# Offer to purchase suggestions



## David Ridenour (Sep 28, 2007)

I am wanting to make an offer on a boat. In the past I just wrote a check after a test drive and presto chango I had a boat.



Below is the language I thought would cover me for an offer to purchase. Any ideas or suggestions appreciated.



The buyer (me) offers to purchase the following vessel (description of vessel) in the amount of ( insert offer here) provided the following contingencies are met.



1. A sea trial of said vessel with the results being to the buyer's satisfaction.



2. A marine survey by a certified surveyor that meets or exceed buyers expectations. 



This offer is valid until ( date and time).



Edit: I meant to add in a personal briefing of all operating systems on vessel by seller to buyers.


----------



## X-Shark (Oct 3, 2007)

That's a good move Dave.


----------



## captken (Feb 24, 2008)

I always ask to see maintenence records. Records accompanied with receipts (dated) will give you an idea how well the boat has been treated. Engine hours and maintenence performed at suggested time should help with your decision.

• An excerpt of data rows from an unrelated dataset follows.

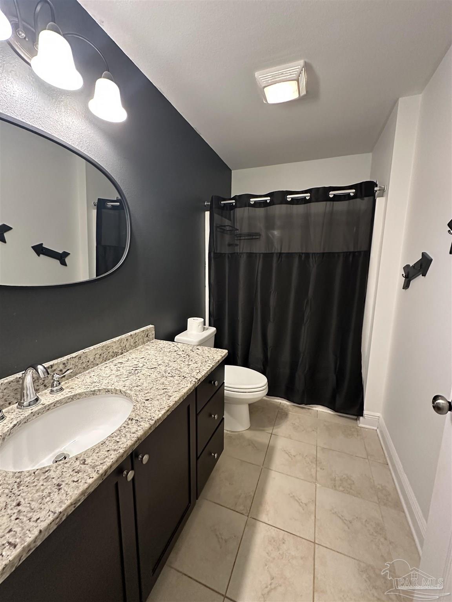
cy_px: 301
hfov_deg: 85.7
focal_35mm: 14
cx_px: 226
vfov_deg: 102.1
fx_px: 244
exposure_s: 1/60
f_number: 2.2
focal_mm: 2.22
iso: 500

I would definitely steer clear of I/Os now days. 4-Stroke outboards beat the heck out of them as do Evinrude E-teks. 

Re: Systems walk through with the owner. You can learn from a knowledgable owner. Somebody who maintains their own boat will often have a list of materials required to do routine things and often something as simple as a note re: wrench sizes can save you time.

You can get severely screwed if you aren't careful. Look for obvious clean-ups and touch-ups. They might be a hint of a problem hastily covered up.

It would be an excellent idea to talk to an attorney if the boat is a large expense that could potentially strap you financially.

Somewhere in one of my e-books I have a blurb on boat buying. I'll look it up and post it.


----------



## David Ridenour (Sep 28, 2007)

Thanks guys. Captken, this is a houseboat and it comes with twin mercruiser I/Os so outboards aren't an option on this boat. We are currently in negotiations as I type. My concern is having a contract that covers me in the event I need to back out for an unforseen issue with the boat. Good tip on the service records. I asked a lot of questions but didn't ask for records or receipts. If we make the deal I'll post pics of our "new" boat.



If anyone else has any advice we're open to suggestions.


----------



## pdog (Aug 22, 2008)

If boat will be financed, add in contract: Contingent upon purchaser aquiring suitable financing. Gives you another way out if you need it.


----------



## Tuna Man (Oct 2, 2007)

> *pdog (9/22/2008)*If boat will be financed, add in contract: Contingent upon purchaser aquiring suitable financing. Gives you another way out if you need it.


Just a note....David already bought a houseboat a few days ago.

http://www.fishthebridge.com/fishingforum/Topic185033-2-1.aspx


----------